Asian PS sellers have recently held firm on their prices despite the significant declines witnessed in upstream markets late last week, as per Chemorbis. Regional producers brushed off this slump in upstream costs as only temporary while electing to leave prices unchanged after PS prices had risen along with styrene feedstock costs earlier in the week.
From Wednesday to Friday of last week, crude oil futures on the Nymex lost a combined total of US$12.06/barrel to end the week at US$97.18/barrel, the lowest settlement seen since the middle of March. This period of steep losses included a US$9.44/barrel fall on Thursday which was the largest single day decline since April of 2009. The sudden drop in oil prices was part of a broader commodity sell-off touched off by weaker than expected economic data from the US and Germany which suggested that the economy is not recovering as rapidly as investors had previously hoped. The steep drop off in crude oil prices also pulled down Asian naphtha prices, with spot naphtha prices losing more than US$100/ton on Friday to settle below the US$1000/ton mark on a CFR Japan basis for the first time since April 1 of this year. Declining prices in the energy complex along with softer benzene costs pushed spot styrene prices on an FOB Korea basis US$60/ton lower on Friday, erasing some early week gains in styrene prices.

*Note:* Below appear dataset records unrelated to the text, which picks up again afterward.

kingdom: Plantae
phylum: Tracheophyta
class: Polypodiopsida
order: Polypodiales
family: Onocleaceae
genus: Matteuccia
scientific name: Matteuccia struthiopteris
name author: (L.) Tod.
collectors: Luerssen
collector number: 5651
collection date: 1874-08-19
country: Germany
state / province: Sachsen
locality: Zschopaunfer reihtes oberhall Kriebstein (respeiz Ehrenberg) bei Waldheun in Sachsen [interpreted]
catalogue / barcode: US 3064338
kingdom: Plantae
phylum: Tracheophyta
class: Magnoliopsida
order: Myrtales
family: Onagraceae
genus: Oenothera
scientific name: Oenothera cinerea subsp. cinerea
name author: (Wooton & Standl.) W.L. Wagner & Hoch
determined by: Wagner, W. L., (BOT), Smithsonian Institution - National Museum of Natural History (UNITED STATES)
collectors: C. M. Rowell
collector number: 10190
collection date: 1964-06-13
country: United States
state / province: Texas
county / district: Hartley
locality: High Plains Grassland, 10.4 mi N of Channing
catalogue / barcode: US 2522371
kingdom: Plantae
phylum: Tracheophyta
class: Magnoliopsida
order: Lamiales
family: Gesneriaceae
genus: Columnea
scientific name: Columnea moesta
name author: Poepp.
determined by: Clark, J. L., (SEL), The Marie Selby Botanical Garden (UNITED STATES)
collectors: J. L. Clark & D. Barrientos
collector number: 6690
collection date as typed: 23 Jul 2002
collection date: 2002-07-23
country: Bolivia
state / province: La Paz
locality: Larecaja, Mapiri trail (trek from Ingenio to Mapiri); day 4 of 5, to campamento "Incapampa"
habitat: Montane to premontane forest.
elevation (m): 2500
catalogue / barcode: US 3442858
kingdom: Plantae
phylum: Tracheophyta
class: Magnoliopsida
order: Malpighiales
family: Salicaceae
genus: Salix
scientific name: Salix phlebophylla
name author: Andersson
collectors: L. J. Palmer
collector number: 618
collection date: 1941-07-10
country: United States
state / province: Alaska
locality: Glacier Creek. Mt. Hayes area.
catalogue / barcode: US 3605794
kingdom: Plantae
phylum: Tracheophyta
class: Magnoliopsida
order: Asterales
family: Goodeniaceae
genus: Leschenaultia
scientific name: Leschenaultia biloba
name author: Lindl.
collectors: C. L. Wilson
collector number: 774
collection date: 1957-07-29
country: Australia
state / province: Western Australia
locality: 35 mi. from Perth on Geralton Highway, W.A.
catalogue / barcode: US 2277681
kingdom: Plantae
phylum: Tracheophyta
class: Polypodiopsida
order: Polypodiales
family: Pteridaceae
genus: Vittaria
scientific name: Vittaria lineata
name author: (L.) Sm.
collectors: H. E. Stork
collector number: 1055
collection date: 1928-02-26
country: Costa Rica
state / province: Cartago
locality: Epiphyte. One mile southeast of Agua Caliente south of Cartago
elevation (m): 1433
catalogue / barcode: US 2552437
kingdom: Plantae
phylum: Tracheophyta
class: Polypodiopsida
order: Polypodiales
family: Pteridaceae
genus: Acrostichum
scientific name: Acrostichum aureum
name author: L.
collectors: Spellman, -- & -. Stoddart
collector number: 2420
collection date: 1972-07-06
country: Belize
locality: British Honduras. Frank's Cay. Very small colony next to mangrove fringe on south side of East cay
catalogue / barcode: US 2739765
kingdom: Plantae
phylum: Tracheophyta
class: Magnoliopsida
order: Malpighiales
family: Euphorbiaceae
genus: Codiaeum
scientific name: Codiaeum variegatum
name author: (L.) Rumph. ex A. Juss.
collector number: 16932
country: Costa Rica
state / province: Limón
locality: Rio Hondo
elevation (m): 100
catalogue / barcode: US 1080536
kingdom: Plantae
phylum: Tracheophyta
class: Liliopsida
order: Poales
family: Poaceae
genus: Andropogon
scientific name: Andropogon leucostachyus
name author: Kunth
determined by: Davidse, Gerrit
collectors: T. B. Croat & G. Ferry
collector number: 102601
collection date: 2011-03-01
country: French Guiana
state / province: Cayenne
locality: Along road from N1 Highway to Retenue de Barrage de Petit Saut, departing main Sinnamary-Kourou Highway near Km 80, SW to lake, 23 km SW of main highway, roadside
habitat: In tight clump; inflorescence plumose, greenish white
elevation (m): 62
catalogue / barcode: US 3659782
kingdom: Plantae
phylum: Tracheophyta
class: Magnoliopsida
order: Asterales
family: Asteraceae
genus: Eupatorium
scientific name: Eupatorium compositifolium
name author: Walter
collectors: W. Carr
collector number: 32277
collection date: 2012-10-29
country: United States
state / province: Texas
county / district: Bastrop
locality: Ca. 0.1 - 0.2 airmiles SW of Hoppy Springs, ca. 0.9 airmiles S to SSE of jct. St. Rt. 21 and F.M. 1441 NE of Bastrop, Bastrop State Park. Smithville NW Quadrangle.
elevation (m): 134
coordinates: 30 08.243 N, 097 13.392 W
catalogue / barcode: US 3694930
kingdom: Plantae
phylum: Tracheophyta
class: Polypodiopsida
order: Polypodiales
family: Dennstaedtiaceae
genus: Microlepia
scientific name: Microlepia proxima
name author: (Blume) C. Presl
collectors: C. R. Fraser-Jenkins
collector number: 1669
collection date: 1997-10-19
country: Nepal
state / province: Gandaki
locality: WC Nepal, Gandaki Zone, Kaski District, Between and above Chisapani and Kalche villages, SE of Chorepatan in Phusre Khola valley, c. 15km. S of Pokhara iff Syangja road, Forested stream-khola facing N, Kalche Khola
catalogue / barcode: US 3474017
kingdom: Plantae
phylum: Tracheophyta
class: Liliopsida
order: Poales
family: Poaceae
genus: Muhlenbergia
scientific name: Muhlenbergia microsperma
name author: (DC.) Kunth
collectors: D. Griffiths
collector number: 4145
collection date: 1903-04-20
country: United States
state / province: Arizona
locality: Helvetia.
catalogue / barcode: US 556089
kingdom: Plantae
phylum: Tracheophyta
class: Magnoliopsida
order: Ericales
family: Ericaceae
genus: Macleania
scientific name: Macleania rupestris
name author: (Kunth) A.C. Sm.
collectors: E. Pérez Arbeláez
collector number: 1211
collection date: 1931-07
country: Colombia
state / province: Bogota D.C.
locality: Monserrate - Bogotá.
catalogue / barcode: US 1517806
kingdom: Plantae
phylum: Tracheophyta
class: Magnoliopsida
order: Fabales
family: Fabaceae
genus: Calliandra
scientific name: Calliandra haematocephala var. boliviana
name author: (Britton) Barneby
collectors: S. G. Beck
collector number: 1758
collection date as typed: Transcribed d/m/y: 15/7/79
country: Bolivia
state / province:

PS sellers in Asia were not rattled by these sudden drops in upstream costs, however, with most producers and traders keeping prices steady or even asking for higher prices. A Hong Kong producer managed to sell some material at prices equal to offer levels from last week after announcing a US$10/ton increase last Friday. The producer acknowledged that sales had been affected by the downward slide in upstream costs. However, prices were kept firm as they believe that last week’s upstream cost declines will prove to be a temporary phenomenon. Inside China, distributors and domestic producers lifted their prices by around CNY100-200/ton (US$15-31/ton) over the past two days. Producers and distributors commented that they expect to see a temporary drop in sales volume but that the losses in upstream costs will not prove to be permanent. Sellers added that they are feeling satisfied with the number of price inquiries they have received recently. Sellers in Southeast Asia also maintained a firm stance on their prices last week in spite of the late week slippage in upstream costs. Distributors in Indonesia lifted their prices to the local market by US$20-55/ton for GPPS and by US$70-120/ton for HIPS last week on the strength of limited availability inside the country, with distributors expressing confidence in their ability to conclude deals at their new price levels. Traders active in the region reported receiving increases of US$20-55/ton from Thai and Taiwanese producers, with most traders lifting their own prices by similar amounts in order to offset their higher replacement costs. Traders commented that demand remained essentially unchanged over the past week while predicting that PS prices would not witness any major price changes over the short term. Sellers’ predictions that the drop in upstream costs seen last week would prove only temporary, have already been partially vindicated. Spot styrene prices on an FOB Korea basis gained approximately US$25/ton on Monday as the styrene feedstock market began to show some signs of stabilizing following last week’s drops. However, players commented that they do not expecting spot prices to move back up to their highest levels from last week over the next few days.